John Criswick (born December 1, 1963) is a Canadian entrepreneur.

Career 
After receiving his electrical engineering degree from the University of British Columbia in 1986, Criswick worked as a software engineer for Canadian Astronautics (purchased by EMS Technologies). In the early 1990s, Criswick studied space physics at York University and while obtaining his Master's degree, he worked at an observatory in Utah. In 1991 he attended International Space University in Toulouse, France, immersed in a multidisciplinary program of study centered on space technology.

In 1997, Criswick was contracted by Nortel Networks to source an Internet browser that was agile enough to work on a mobile device. When he discovered there was nothing compatible on the market, he and colleague Bob Tennant began to build a browser from scratch. Nortel agreed to fund the project, and by the end of 1997, Criswick and Tennant had decided to form their own company, Beduin Communications. Nortel became Beduin's first customer, paying $120,000 for a license to use the technology and in 1998, Beduin Communications' personal Java browser technology was purchased by Sun Microsystems for $20 million U.S. in stock (which subsequently more than tripled in value). In 2001, he co-founded Rove Mobile (previously known as Idokorro Mobile and Planetfred), a company that specialized in network administration and remote access solutions for handheld devices.

Over the span of his career, Criswick leveraged his serial entrepreneurship to bring nearly $250 million to Eastern Ontario’s economy. John Criswick’s primary objectives have shifted from consumer tech to consumer goods. During his career, Criswick became an investor and has been involved in starting and operating over 45 companies, many of which are based in or near Ottawa. Below are just a few of them:

 Zucotto Wireless: in 1999 Criswick funded and co-founded this Java-On-A-Chip startup based in Ottawa and San Diego, with Mark Wells at the helm.
 Magmic: In 2002, he co-founded Magmic Games, a smartphone game publisher. At its peak, Magmic had 110 employees and generated approximately 10 million dollars in game sales.
 Top Shelf Distillers: This Perth-based creative distillery is currently his primary endeavor. The company was founded in 2014, and launched the #moretrees campaign in 2018 - 1 tree is planted for each bottle sold.

[Input for this task]

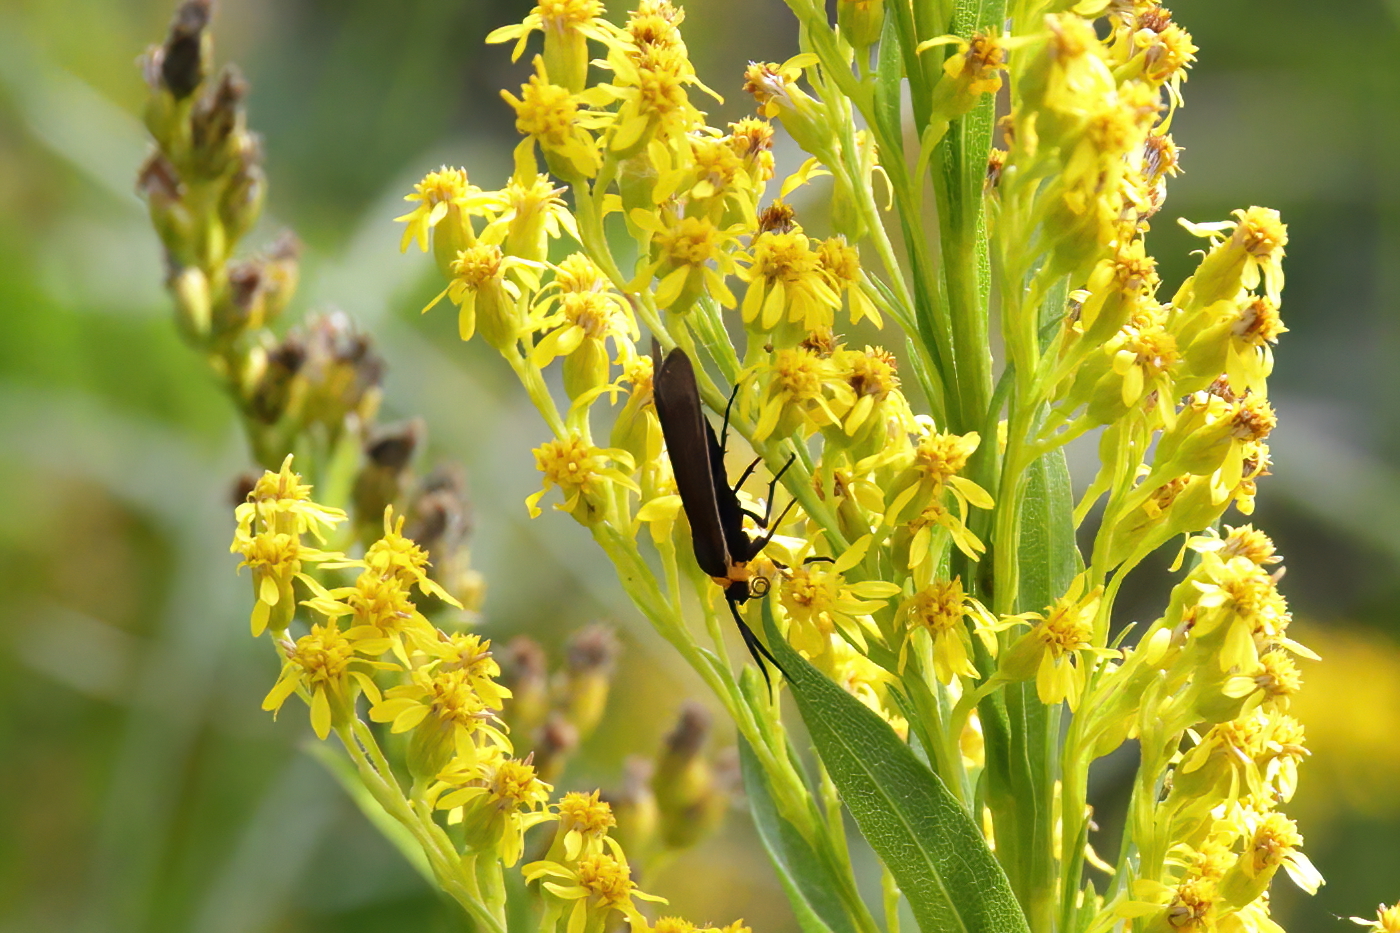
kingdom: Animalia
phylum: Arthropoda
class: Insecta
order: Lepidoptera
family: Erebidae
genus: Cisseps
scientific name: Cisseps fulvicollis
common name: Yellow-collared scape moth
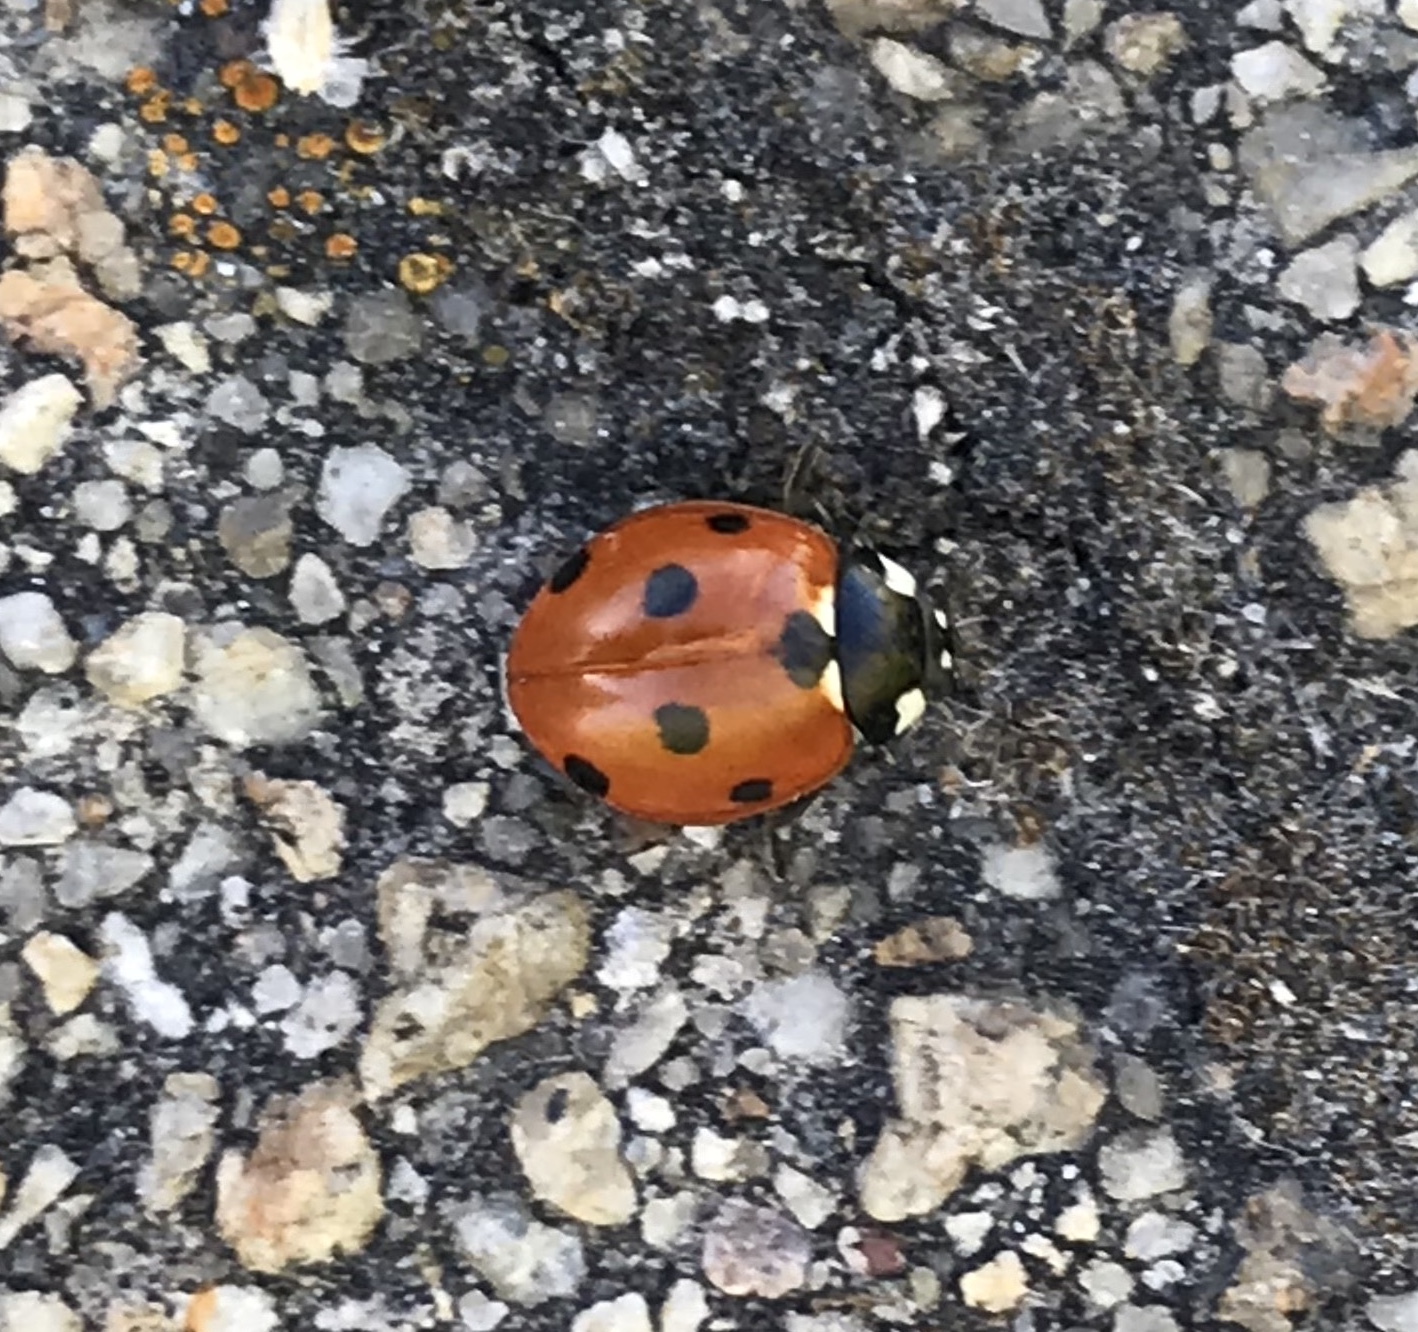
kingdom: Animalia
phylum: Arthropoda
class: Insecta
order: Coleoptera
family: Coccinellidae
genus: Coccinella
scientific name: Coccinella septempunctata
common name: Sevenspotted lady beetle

[Problem A]
Retype the two taxonomy records, kingdom through common name, exactly as they appear, leaving out the picture lines.
[Problem B]
Write the next few sentences of the biography of John Criswick, picking up after its final line.

[Result A]
kingdom: Animalia
phylum: Arthropoda
class: Insecta
order: Lepidoptera
family: Erebidae
genus: Cisseps
scientific name: Cisseps fulvicollis
common name: Yellow-collared scape moth
kingdom: Animalia
phylum: Arthropoda
class: Insecta
order: Coleoptera
family: Coccinellidae
genus: Coccinella
scientific name: Coccinella septempunctata
common name: Sevenspotted lady beetle

[Result B]
 Upper Narrows Retreat: Resource-rich 560-acre remote retreat center, in pre-launch phase to become a mountain biking experience destination. Launching in 2022. 

John Criswick participated in the sale of multiple companies with which he was involved, including:

 Beduin Communications Corp.
 Planetfred: Became Idokorro then became Rove Mobile
 Black Sumac: with Russel Ure

Below are more companies John Criswick owns or has been involved with:

 Merigo: Seed stage investor for this social gaming company in San Francisco.
 Speechfront: Brief investment from which he exited in 2000.
 Mekka: Entertainment company.
 NuJazz Chronicles
 Smoke Labs: Game studio from which multiple web media companies were managed. 
 Chronicle Road: Software built for tracking human exercise incorporating social network features. Was created for the first GPS-enabled mobile handset, which was a Blackberry model. Mostly used for cycling and running, using GPS data. 
 Pretzil: Gamer avatar platform with over a million users at its peak - gamer social network.
 Beagle Sense: Home environment monitoring sensors.
 Mercury Lounge: Owner of Byward Market hotspot which has been at the heart of Ottawa's downtown nightlife scene for almost two decades, encompassing an international mix of live music and DJ parties. 
 Overkill Bar: Owner of this underground lounge below Mercury Lounge.
 Arthur Limited: Men’s apparel line.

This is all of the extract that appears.